The more technical or nuanced the information, the more a human will need to be involved in producing the final translation. Human translators likely will not be needed for mundane, simple work, but that is not likely to be the case for more complex materials, according to Matusov.

Another challenge with speech translation is the need to standardize interfaces and data formats to ensure that systems are compatible. Research in this area is being fostered by speech translation consortiums, such as C-STAR and A-STAR, which are working to design standards for bilingual corpora, interfaces, and data formats to connect speech translation modules internationally.

Other ongoing challenges include speaker-dependent variations in speaking styles and pronunciations and external factors, such as acoustic noise or speech by other speakers, in real-world situations. Current systems continue to work best in quiet environments with one person speaking at a time, which is not how most conversations occur.

For the best translations, context is also essential, experts agree. Not only will it help with gender-specific translations, but also with formal and informal translations, Matusov says.

“You need to know how to manipulate really good neural translation software to get the right result,” Reager points out.

Reager also notes that many different types of translation engines exist for different types of uses. Google, she said, is among the best in many cases, and many experts agree.

According to a study by online translations platform One Hour Translation, Google Assistant is one of the top-performing real-time voice translators, ahead of Apple’s Siri, Amazon’s Alexa, and Microsoft’s Cortana and Skype Translate.

One newcomer in the speech translation space, though, threatens Google’s leadership position, many experts content. That company, DeepL, is a German firm that launched its Translator free machine translation service in August 2017. DeepL’s technology converts words between English and 10 other languages (Chinese, Dutch, French, German, Italian, Japanese, Polish, Portuguese, Russian, and Spanish) and proposes approximations of language equivalence among them all using a two-step process via an English pivot. That, many experts believe, could ultimately make DeepL more accurate and nuanced than Google Translate.

Reager says DeepL offers the best translation for Chinese speakers in the United States, but for Chinese speakers in China, Sogou is a better option.

“Each speech translation engine has its own strengths and weaknesses,” Reager advises. “You should use the one that offers you the best return.”

When it comes to speech-based translation, many difficulties have already been overcome, but many others still remain. Most of them are related to the languages themselves. For one, some languages use different tenses and gender pronouns depending on the context, and translations have to take them into account.

The issue of gender misidentification is perhaps the hardest to address, and it goes beyond basic translation issues. To deal with it, researchers at the University of Trento in Italy in June proposed a benchmark—which it dubbed MuST-SHE—to evaluate whether speech translation systems fed textual data are constrained by the fact that sentences sometimes omit gender identity clues. The co-authors assert that these systems often exhibit gender bias, and that signals beyond text (like audio) provide contextual clues that might reduce this bias.

In machine translation, gender bias is at least partially attributable to the differences in how languages refer to males and females. Romance languages, for example, incorporate gender agreement into their grammatical constructs, with verb endings and other sentence constructs dependent on the gender of the nouns involved.

Provided material.
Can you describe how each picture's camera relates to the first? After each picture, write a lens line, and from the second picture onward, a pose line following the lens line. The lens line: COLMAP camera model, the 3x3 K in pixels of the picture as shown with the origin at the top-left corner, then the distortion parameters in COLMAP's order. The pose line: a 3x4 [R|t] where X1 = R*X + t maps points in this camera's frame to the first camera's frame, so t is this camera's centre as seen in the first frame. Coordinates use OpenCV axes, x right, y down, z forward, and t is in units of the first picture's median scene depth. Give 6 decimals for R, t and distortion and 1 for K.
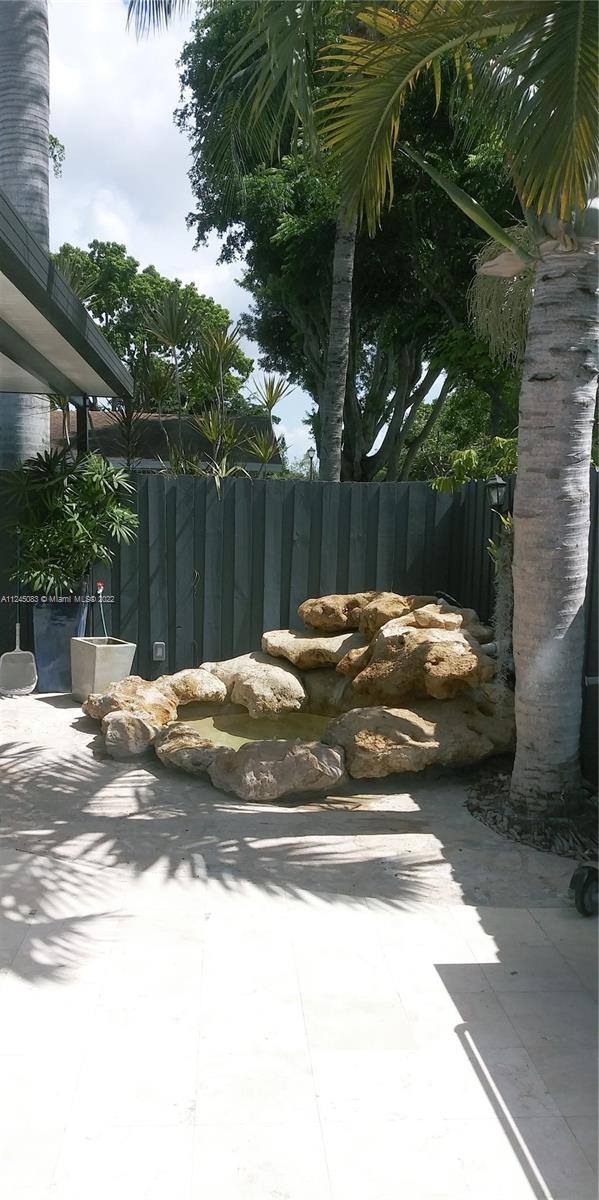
lens RADIAL K [[921.7, 0, 300.4], [0, 921.7, 564.0], [0, 0, 1]] dist [0.136239, -0.672808]
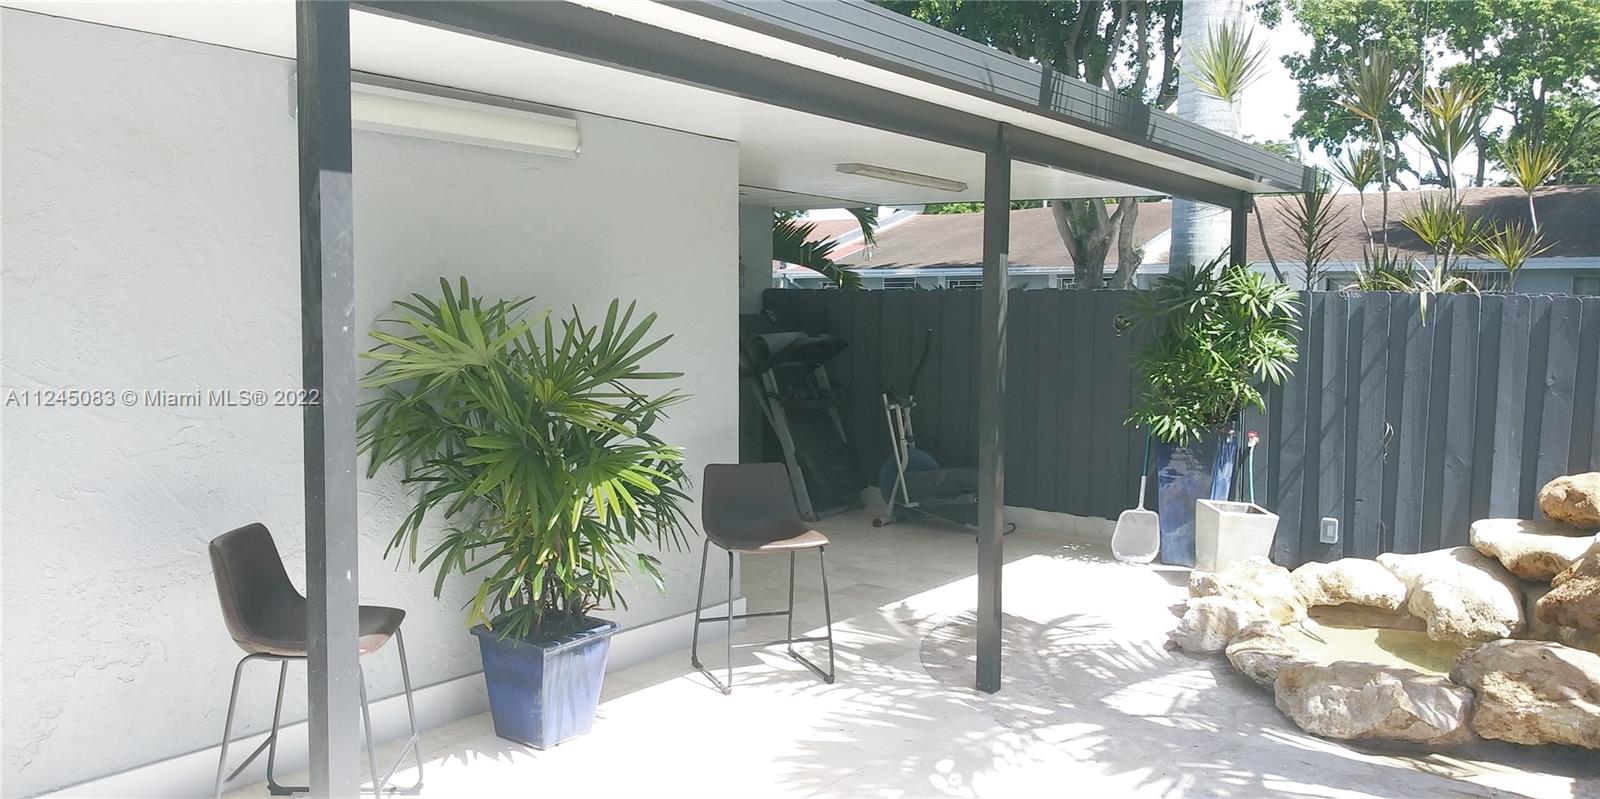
lens RADIAL K [[1218.4, 0, 800.0], [0, 1218.4, 399.5], [0, 0, 1]] dist [0.078018, -0.137440]
pose [[0.739708, 0.040020, -0.671737, 0.212922], [-0.041303, 0.999048, 0.014037, -0.007305], [0.671659, 0.017361, 0.740657, -0.009834]]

Brief 1. In the speech translation text, what does it give as a cause of gender bias in machine translation?
Brief 2. Reproduce the passage of the speech translation text that begins at the words "When it comes" and stops after "them into account.", swapping in "obstacles" wherever "difficulties" appears.

Exercise result 1. The text says gender bias is at least partly due to differences in how languages refer to males and females. Romance languages, for example, build gender agreement into their grammar, so verb endings and other sentence constructs depend on the gender of the nouns involved.

Exercise result 2.
When it comes to speech-based translation, many obstacles have already been overcome, but many others still remain. Most of them are related to the languages themselves. For one, some languages use different tenses and gender pronouns depending on the context, and translations have to take them into account.